Pasaban las cuatro de la tarde y el sargento Gómez se había sentado en el pescante: tirando de las bridas, comenzó una cabalgata liviana pero segura para los transeúntes y, por supuesto, para la familia del presidente; detrás de ellos iba la escolta, conformada únicamente por el sargento Azambuya y un soldado de compañía.

Dentro del coche de color negro, que brillaba bajo el pálido sol del invierno, la señora de Batlle estaba aferrada al brazo de su marido y los niños se habían dormido abrazados uno al otro frente a ellos.

Ya eran las cuatro y media y el galope sostenido hacía chocar los cascos de los caballos contra el empedrado y prácticamentele sacaba chispas.

Algún almacenero y parroquianos de bares cercanos, conocedores de las costumbres de retiro y descanso de los Batlle, salían a la vereda a saludar al presidente o simplemente se quedaban de pie fuera de los negocios viendo pasar el coche.

Pocos minutos después el vehículo pasaba por las Tres Esquinas, un paraje cercano a la calle Larrañaga3 en su confluencia con Goes; de repente, un temblor estremeció a la familia y despertó de inmediato a los niños.

—¡Pepe! ¡Pepe! ¿Sentiste eso? —le reclamó doña Matilde a su marido.

—¡Gómez! —El presidente abrió la pequeña ventanilla que daba al pescante—. ¿Qué fue eso?

—¡Una explosión, señor presidente! ¿Nos detenemos?

Los caballos estaban encabritados y Martinelli hacía lo posible para no perder el control del coche.

—¡Al contrario! ¡Al galope hasta la próxima comisaría!

El hombre se levantó de su asiento y prácticamente aplastó a los niños con su enorme humanidad. Los chicos, ni bien su padre se sentó para mirar en todas las direcciones, corrieron al regazo de su madre.

Cuando se detuvieron en la comisaría se generó una gran conmoción. El comisario y los policías que estaban de turno salieron a la vereda al ver el carruaje presidencial. De las casas se asomaban los vecinos para ver al mismísimo presidente ingresar con paso decidido a la seccional.

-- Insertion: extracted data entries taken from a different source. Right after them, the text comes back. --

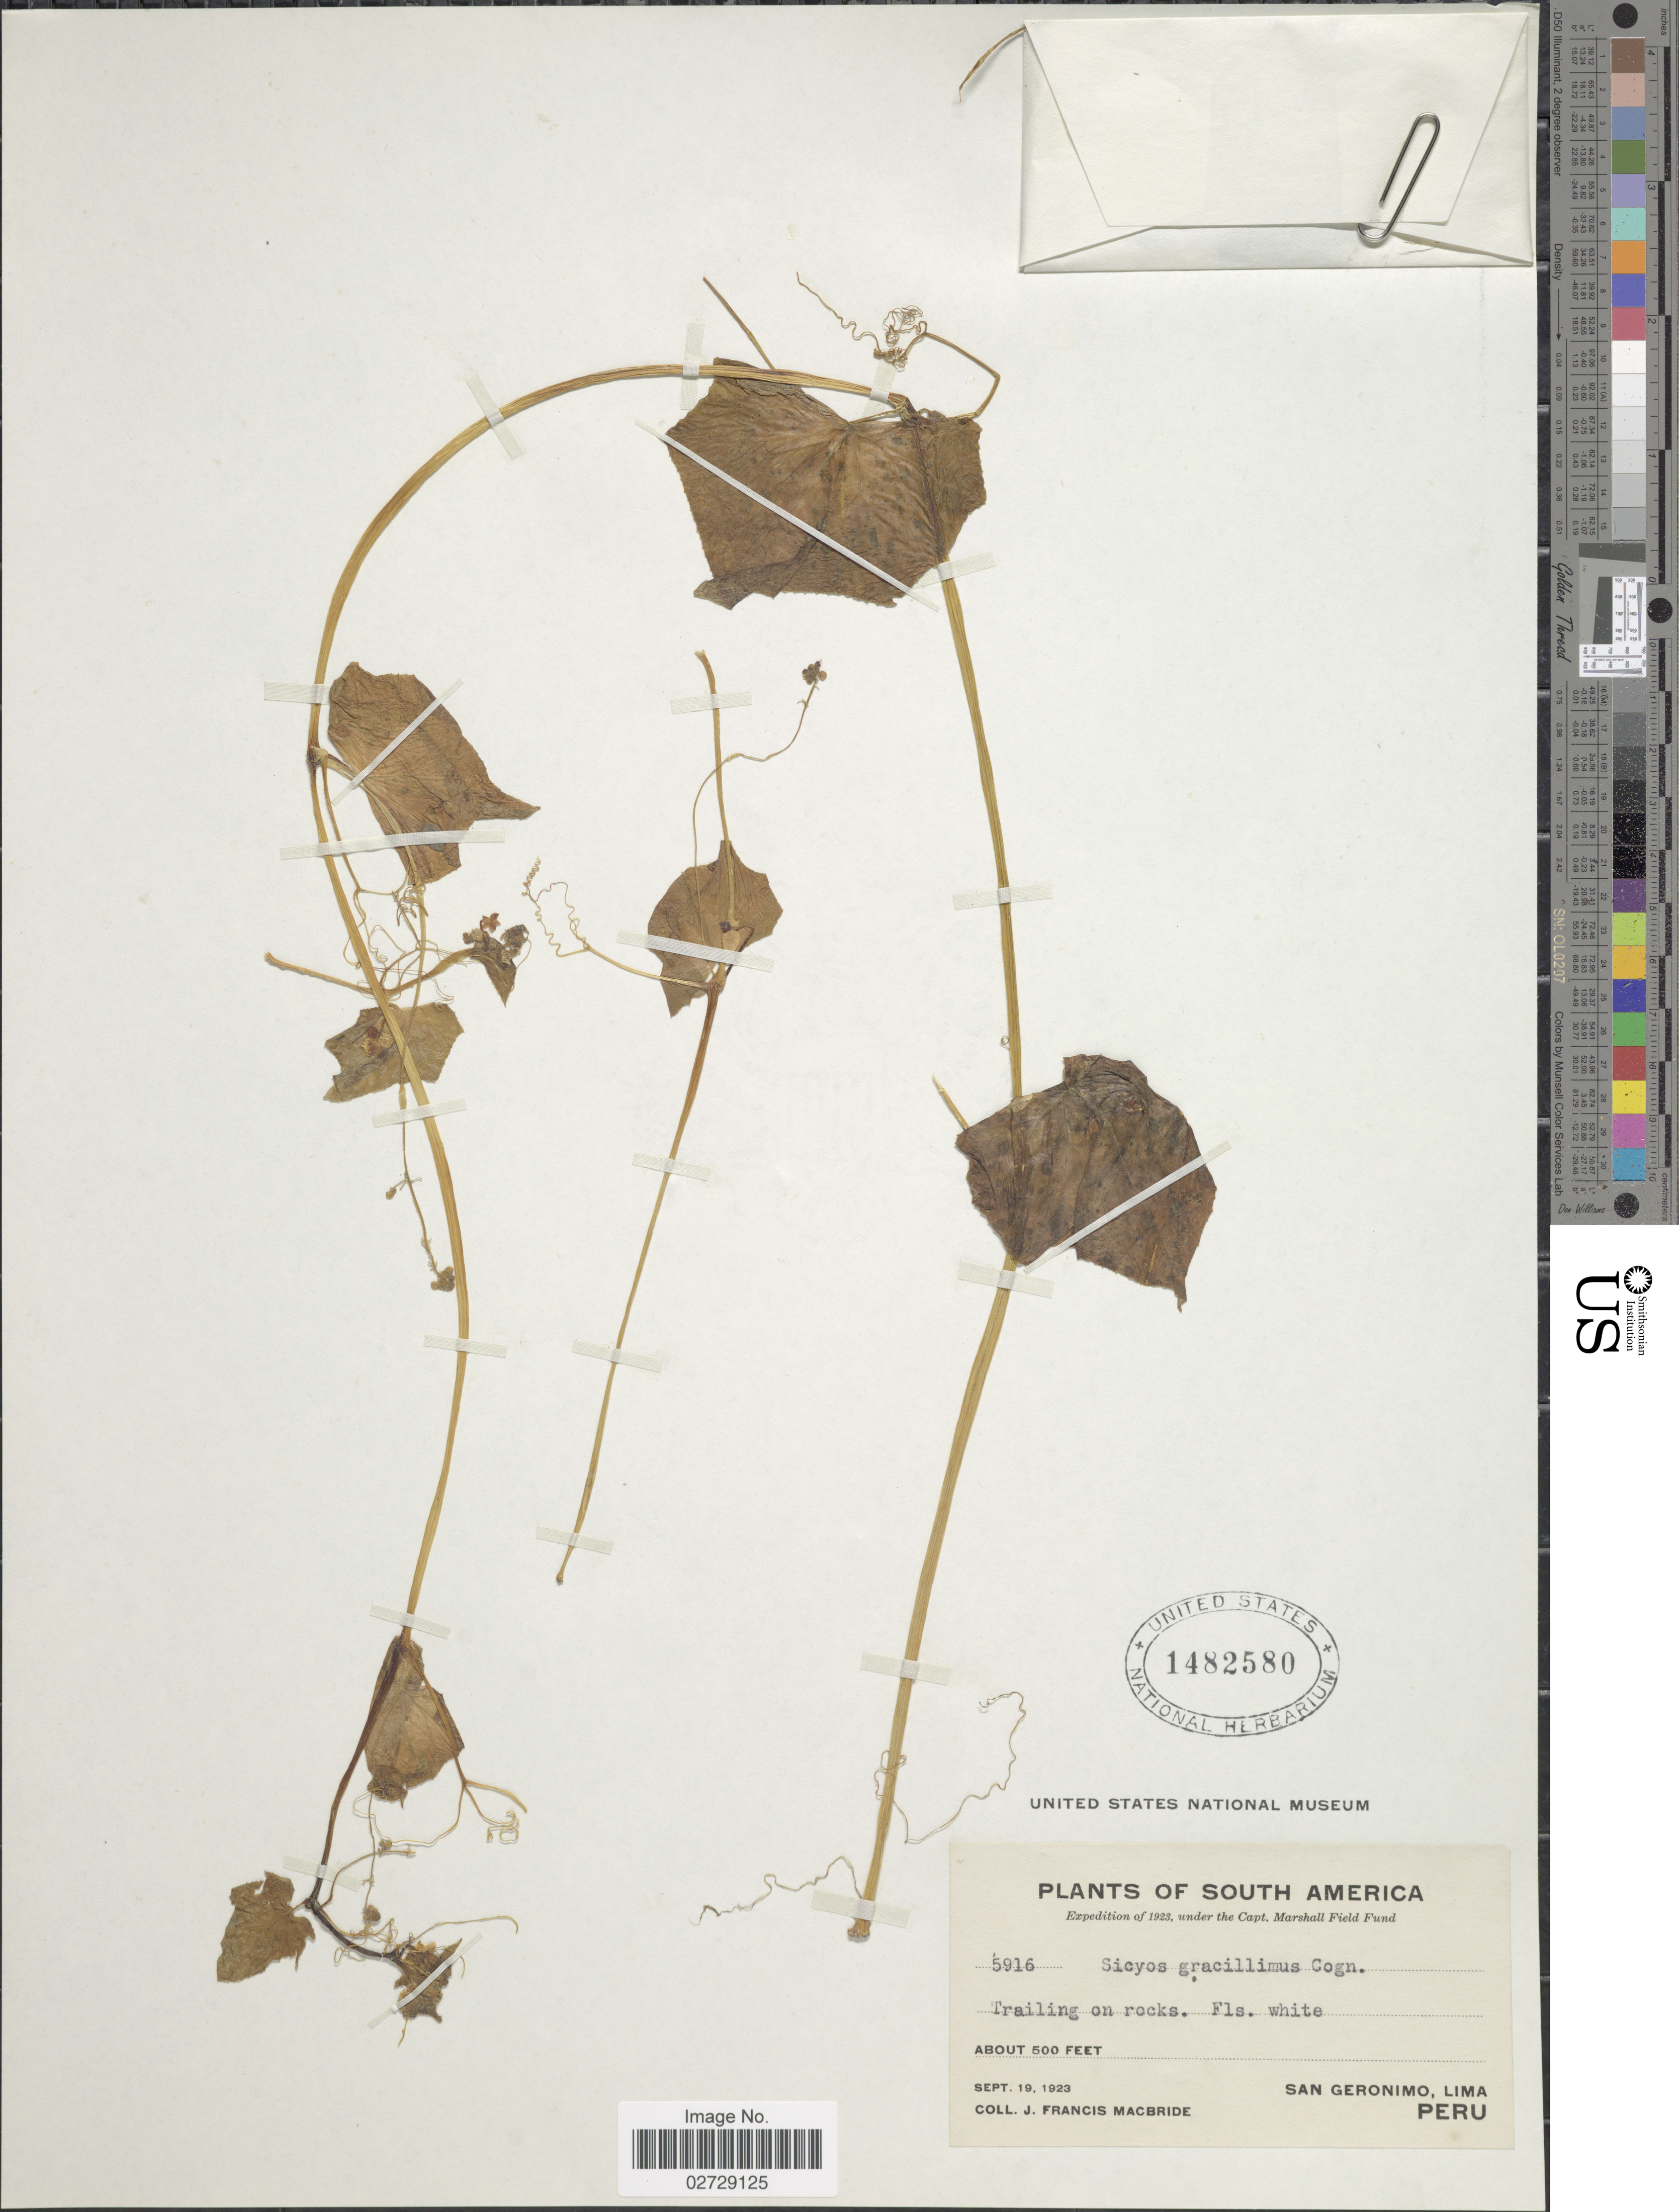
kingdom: Plantae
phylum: Tracheophyta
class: Magnoliopsida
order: Cucurbitales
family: Cucurbitaceae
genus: Sicyos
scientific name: Sicyos gracillimus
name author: Cogn.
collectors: J. F. Macbride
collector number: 5916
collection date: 1923-09-19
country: Peru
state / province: Lima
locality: San Geronimo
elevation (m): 152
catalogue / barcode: US 1482580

—¡Señor presidente, nos salvamos de una explosión! —informó a Batlle y Ordóñez, ni bien abrió la puerta, el sargento Gómez.

—¡Mirá, Pepe! —La señora Matilde de Batlle era un nudo de nervios—. ¡Mi reloj!

—¿Qué hay con él?

Batlle pareció un poco molesto con la pérdida de compostura de su mujer.

—¡Se detuvo a la hora de la explosión! ¡Observen! —Don Pepe, el comisario y el adjunto principal acercaron sus rostros a un mismo tiempo al reloj—. ¡Indica las cuatro y treinta y siete minutos! ¡Quizás sea un dato de utilidad!

—¡Lo es, señora! ¡Lo es! —El comisario dio órdenes—: ¡Tome nota, cabo!

—¡Comisario, llegue al fondo de este asunto! —Batlle se retiró del recinto—. ¡Tengo asuntos más graves que resolver!

En la calle saludó brevemente a los vecinos y se acercó al vehículo.

—¡Señor Martinelli! —Mientras los niños y su esposa entraban en el coche, Batlle sostenía la puerta—. ¡Lo felicito por su pericia con el manejo del vehículo!

—¡Muchas gracias, señor presidente!

El hombre sonrió, pero mantuvo la compostura.